> _Entries shown_
BEGIN
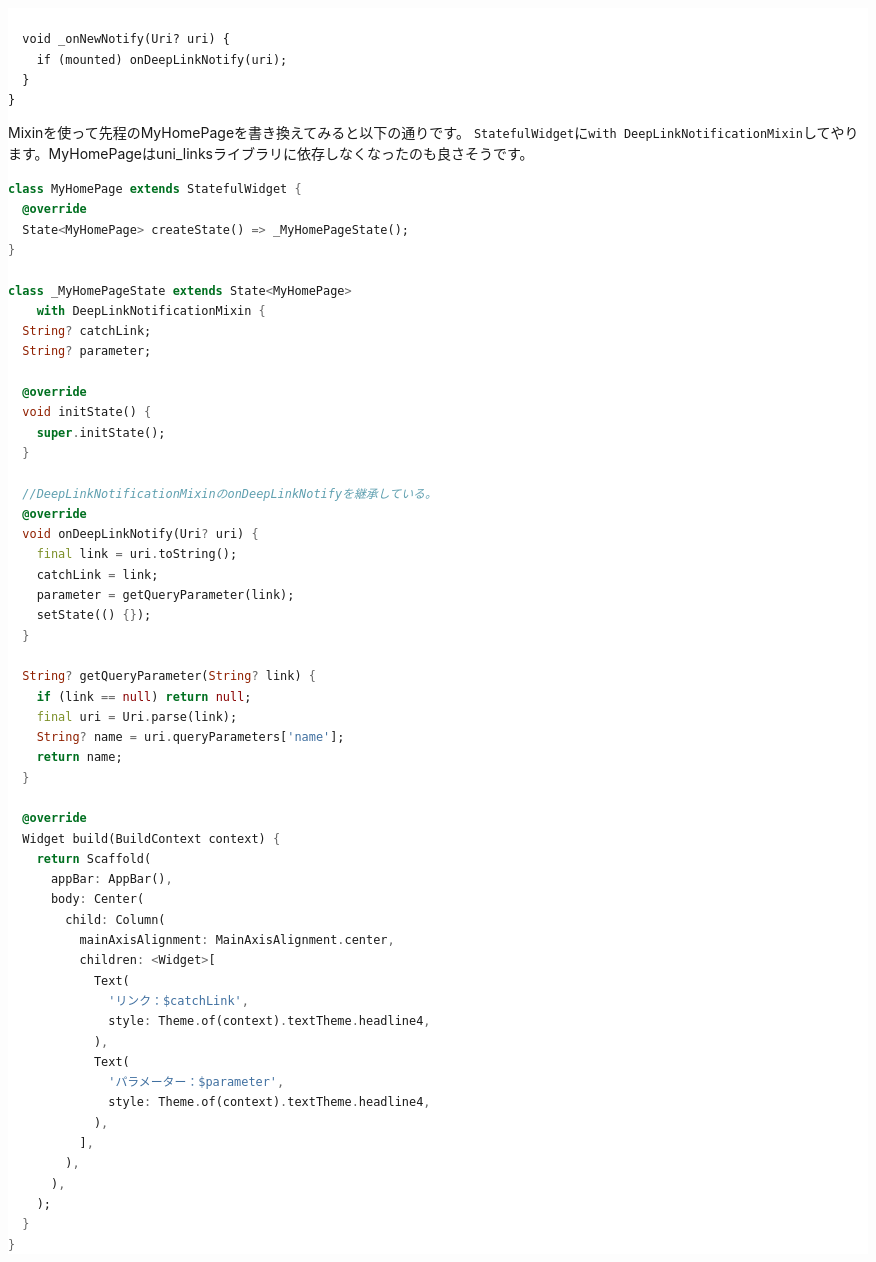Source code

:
 ```

  void _onNewNotify(Uri? uri) {
    if (mounted) onDeepLinkNotify(uri);
  }
}

```
Mixinを使って先程のMyHomePageを書き換えてみると以下の通りです。
```StatefulWidget```に```with DeepLinkNotificationMixin```してやります。MyHomePageはuni_linksライブラリに依存しなくなったのも良さそうです。
```dart
class MyHomePage extends StatefulWidget {
  @override
  State<MyHomePage> createState() => _MyHomePageState();
}

class _MyHomePageState extends State<MyHomePage>
    with DeepLinkNotificationMixin {
  String? catchLink;
  String? parameter;

  @override
  void initState() {
    super.initState();
  }

  //DeepLinkNotificationMixinのonDeepLinkNotifyを継承している。
  @override
  void onDeepLinkNotify(Uri? uri) {
    final link = uri.toString();
    catchLink = link;
    parameter = getQueryParameter(link);
    setState(() {});
  }

  String? getQueryParameter(String? link) {
    if (link == null) return null;
    final uri = Uri.parse(link);
    String? name = uri.queryParameters['name'];
    return name;
  }

  @override
  Widget build(BuildContext context) {
    return Scaffold(
      appBar: AppBar(),
      body: Center(
        child: Column(
          mainAxisAlignment: MainAxisAlignment.center,
          children: <Widget>[
            Text(
              'リンク：$catchLink',
              style: Theme.of(context).textTheme.headline4,
            ),
            Text(
              'パラメーター：$parameter',
              style: Theme.of(context).textTheme.headline4,
            ),
          ],
        ),
      ),
    );
  }
}
```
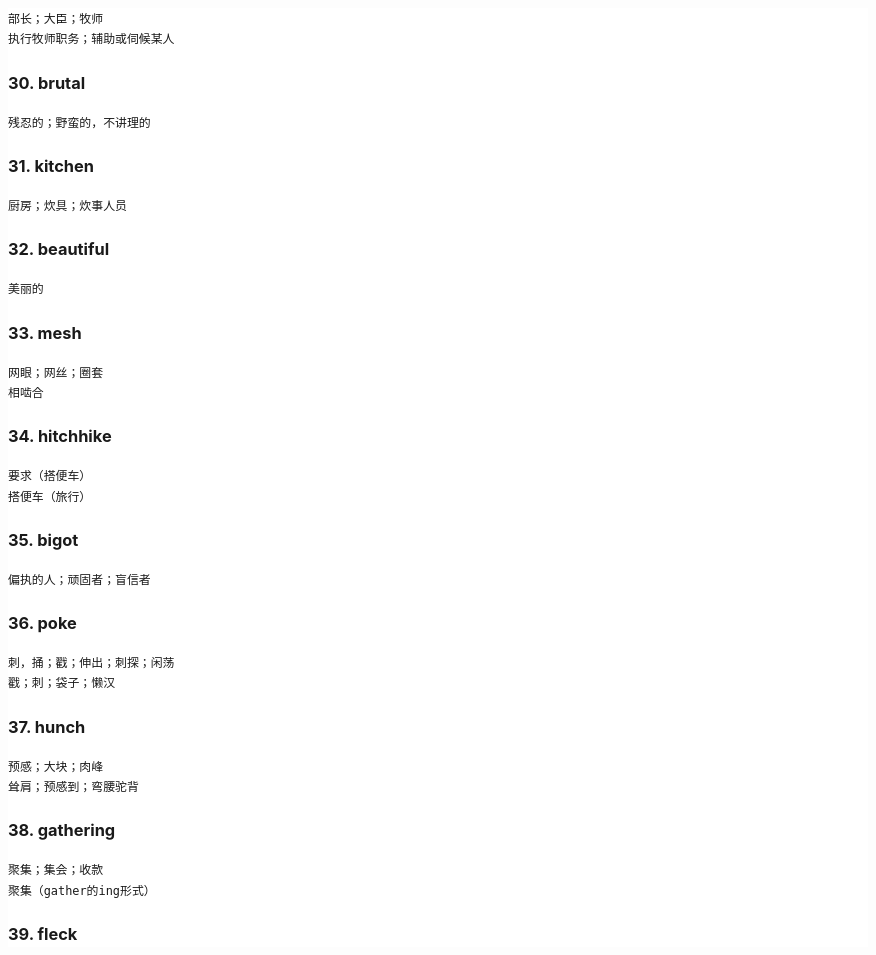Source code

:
 ```
部长；大臣；牧师
执行牧师职务；辅助或伺候某人
```
### 30. brutal

```
残忍的；野蛮的，不讲理的
```
### 31. kitchen

```
厨房；炊具；炊事人员
```
### 32. beautiful

```
美丽的
```
### 33. mesh

```
网眼；网丝；圈套
相啮合
```
### 34. hitchhike

```
要求（搭便车）
搭便车（旅行）
```
### 35. bigot

```
偏执的人；顽固者；盲信者
```
### 36. poke

```
刺，捅；戳；伸出；刺探；闲荡
戳；刺；袋子；懒汉
```
### 37. hunch

```
预感；大块；肉峰
耸肩；预感到；弯腰驼背
```
### 38. gathering

```
聚集；集会；收款
聚集（gather的ing形式）
```
### 39. fleck
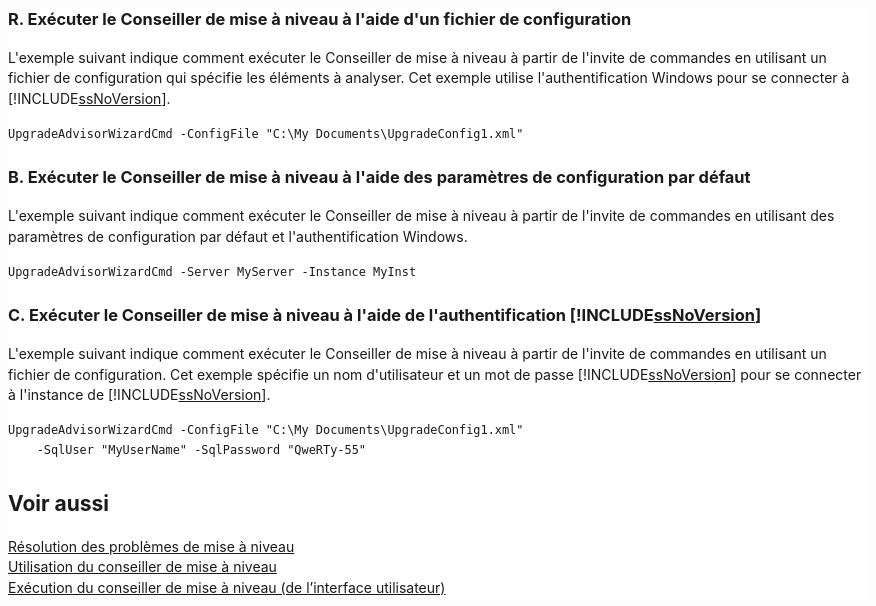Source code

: ### <a name="a-run-upgrade-advisor-using-a-configuration-file"></a>R. Exécuter le Conseiller de mise à niveau à l'aide d'un fichier de configuration  
 L'exemple suivant indique comment exécuter le Conseiller de mise à niveau à partir de l'invite de commandes en utilisant un fichier de configuration qui spécifie les éléments à analyser. Cet exemple utilise l'authentification Windows pour se connecter à [!INCLUDE[ssNoVersion](../../includes/ssnoversion-md.md)].  
  
```  
UpgradeAdvisorWizardCmd -ConfigFile "C:\My Documents\UpgradeConfig1.xml"  
```  
  
### <a name="b-run-upgrade-advisor-using-default-configuration-settings"></a>B. Exécuter le Conseiller de mise à niveau à l'aide des paramètres de configuration par défaut  
 L'exemple suivant indique comment exécuter le Conseiller de mise à niveau à partir de l'invite de commandes en utilisant des paramètres de configuration par défaut et l'authentification Windows.  
  
```  
UpgradeAdvisorWizardCmd -Server MyServer -Instance MyInst   
```  
  
### <a name="c-run-upgrade-advisor-using-includessnoversionincludesssnoversion-mdmd-authentication"></a>C. Exécuter le Conseiller de mise à niveau à l'aide de l'authentification [!INCLUDE[ssNoVersion](../../includes/ssnoversion-md.md)]  
 L'exemple suivant indique comment exécuter le Conseiller de mise à niveau à partir de l'invite de commandes en utilisant un fichier de configuration. Cet exemple spécifie un nom d'utilisateur et un mot de passe [!INCLUDE[ssNoVersion](../../includes/ssnoversion-md.md)] pour se connecter à l'instance de [!INCLUDE[ssNoVersion](../../includes/ssnoversion-md.md)].  
  
```  
UpgradeAdvisorWizardCmd -ConfigFile "C:\My Documents\UpgradeConfig1.xml"   
    -SqlUser "MyUserName" -SqlPassword "QweRTy-55"  
```  
  
## <a name="see-also"></a>Voir aussi  
 [Résolution des problèmes de mise à niveau](../../../2014/sql-server/install/resolving-upgrade-issues.md)   
 [Utilisation du conseiller de mise à niveau](../../../2014/sql-server/install/working-with-upgrade-advisor.md)   
 [Exécution du conseiller de mise à niveau &#40;de l’interface utilisateur&#41;](../../../2014/sql-server/install/running-upgrade-advisor-user-interface.md)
END
> _Task requirements_
Across the records above, show each line containing the word "return".

> _Answer to this exercise_
    if (link == null) return null;
    return name;
    return Scaffold(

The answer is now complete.